Мисс Тествэлли нуждалась в этом, как и в любой другой помощи, которую только могла получить. Ни миссис Пармор, ни герцогине Тинтагельской и в голову не могло прийти, насколько она бедна и сколько людей (как ей казалось) претендовали на её скудные сбережения.

Такова была цена семейной славы. Дед мисс Тествэлли был прославленным патриотом Дженнаро Теставалья из Модены, подстрекателем восстаний, героем Рисорджименто[11], автором когда-то знаменитых исторических романов «Арнальдо да Брешиа» и «Дама крепости», – но память о нём в Англии жила в основном благодаря тому, что он был кузеном старого Габриэля Россетти, отца знаменитого, но неоднозначного Данте Габриэля[12]. Теставальи, бежав от австрийской инквизиции, прибыли в Англию одновременно с Россетти и, приспособив свою труднопроизносимую фамилию к английскому языку, породнились с другими изгнанными революционерами и антипапистами, породив сыновей – художников и агностиков, и дочерей – убеждённых евангеличек[13] и гувернанток в самых знатных семьях. Лора Тествэлли послушно следовала семейной традиции; но она появилась на свет после героических времён великих дам-евангеличек, которым требовались гувернантки под стать себе; конкуренция обострилась, спрос на салонный итальянский язык и благочестивые размышления о коллектах[14] снизился, немецкий язык и естественные науки стали более востребованными, и ни в том, ни в другом Тествэлли не преуспела.

А за прошедшие годы матушки и тётушки в семье стали страдать от ревматизма и терять силы, героические старики доживали свой век в крепкой дряхлости, и бремя молодого поколения с каждым годом становилось всё тяжелее. К своим тридцати пяти годам Лора обнаружила, что на английские заработки невозможно содержать бабушку (жену героя Рисорджименто) и помогать своей немощной матери содержать брата-инвалида и сестру с шестью детьми, чей муж пропал без вести в дебрях Австралии.
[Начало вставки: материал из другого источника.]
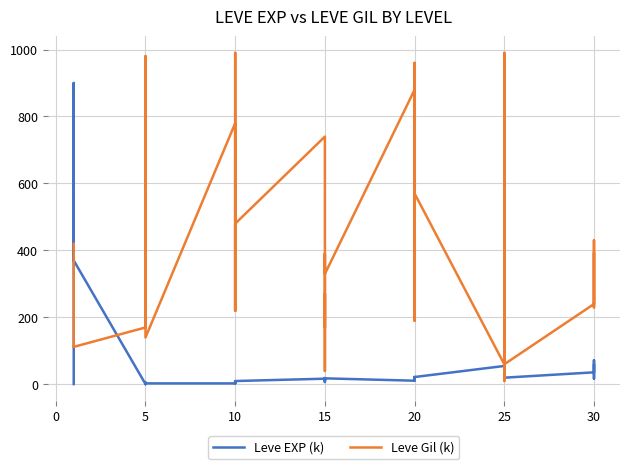

Which has a higher value, 15 or 20?

15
Лора была уверена, что служение другим – не её призвание, но она рано была вынуждена нести это бремя из семейной гордости и потому что, в конце концов, она принадлежала к этому роду, а Рисорджименто и прерафаэлиты были её главными регалиями. И вот она приехала в Америку. У Парморов она многое узнала об одной стороне американской жизни и написала домой несколько ироничных писем на эту тему; но с самого начала она подозревала, что настоящая Америка находится где-то ещё, и её искушала и забавляла мысль, что её можно обнаружить среди нуворишей с Уолл-стрит. У Лоры был неиспорченный вкус к странностям и контрастам, и ничто не могло быть более чуждым её личным взглядам, чем семейное сочетание революционного радикализма, благочестия Эксетер-холла и благоговейного преклонения перед аристократическими домами, в которых гувернантки из рода Тествэлли зарабатывали на жизнь для своих бывших карбонариев. «Если бы я была мужчиной, – иногда думала она, – Данте Габриэль был бы не единственным крестом в семье». И эта мысль смутно утешала её, когда она исправляла сочинения учениц или подбирала сброшенные петли их вязания.
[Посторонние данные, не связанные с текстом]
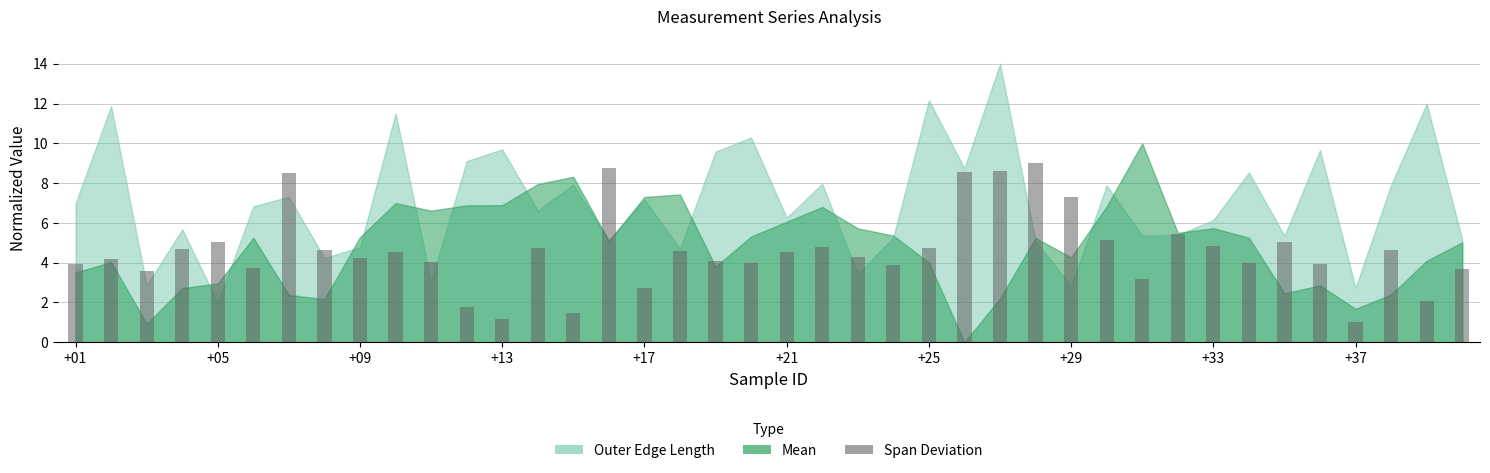

How many data points does each series have?

40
[10] Тонкая косынка или сложенный по диагонали квадратный платок из лёгкой ткани (муслина, батиста) или кружев, прикрывавший шею и декольте (прим. пер.).
[11] Risorgimento (ит.), буквально – возрождение, национально-освободительное движение итальянского народа против иноземного (австрийского) гнёта, за объединение раздробленной на мелкие государства Италии в единое национальное государство (прим. пер.).
[12] Данте Габриэль Россетти (1828–1882) – поэт, художник, один из главных представителей прерафаэлитского братства.
[13] Евангелисты – ряд протестантских конфессий, получивших обобщённое название от Евангелия, которое (как и в целом Библия) рассматривается как основной источник вероучения (прим. пер.).
[14] Коллекта – краткая молитва, читаемая обычно в начале мессы и передающая в сжатой форме смысл текущего дня или праздника (аналог тропаря дня в богослужении византийского обряда) (прим. пер.).